Task to carry out
Copy every line of the material exactly as it stands.
===============
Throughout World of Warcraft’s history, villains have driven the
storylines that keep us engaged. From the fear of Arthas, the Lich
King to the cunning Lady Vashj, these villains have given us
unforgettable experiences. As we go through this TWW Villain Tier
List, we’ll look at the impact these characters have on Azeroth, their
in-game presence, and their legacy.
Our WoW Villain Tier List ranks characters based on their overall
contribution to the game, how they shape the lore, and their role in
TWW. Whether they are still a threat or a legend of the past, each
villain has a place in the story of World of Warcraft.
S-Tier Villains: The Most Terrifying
===============
Reply to the exercise
Throughout World of Warcraft’s history, villains have driven the
storylines that keep us engaged. From the fear of Arthas, the Lich
King to the cunning Lady Vashj, these villains have given us
unforgettable experiences. As we go through this TWW Villain Tier
List, we’ll look at the impact these characters have on Azeroth, their
in-game presence, and their legacy.
Our WoW Villain Tier List ranks characters based on their overall
contribution to the game, how they shape the lore, and their role in
TWW. Whether they are still a threat or a legend of the past, each
villain has a place in the story of World of Warcraft.
S-Tier Villains: The Most Terrifying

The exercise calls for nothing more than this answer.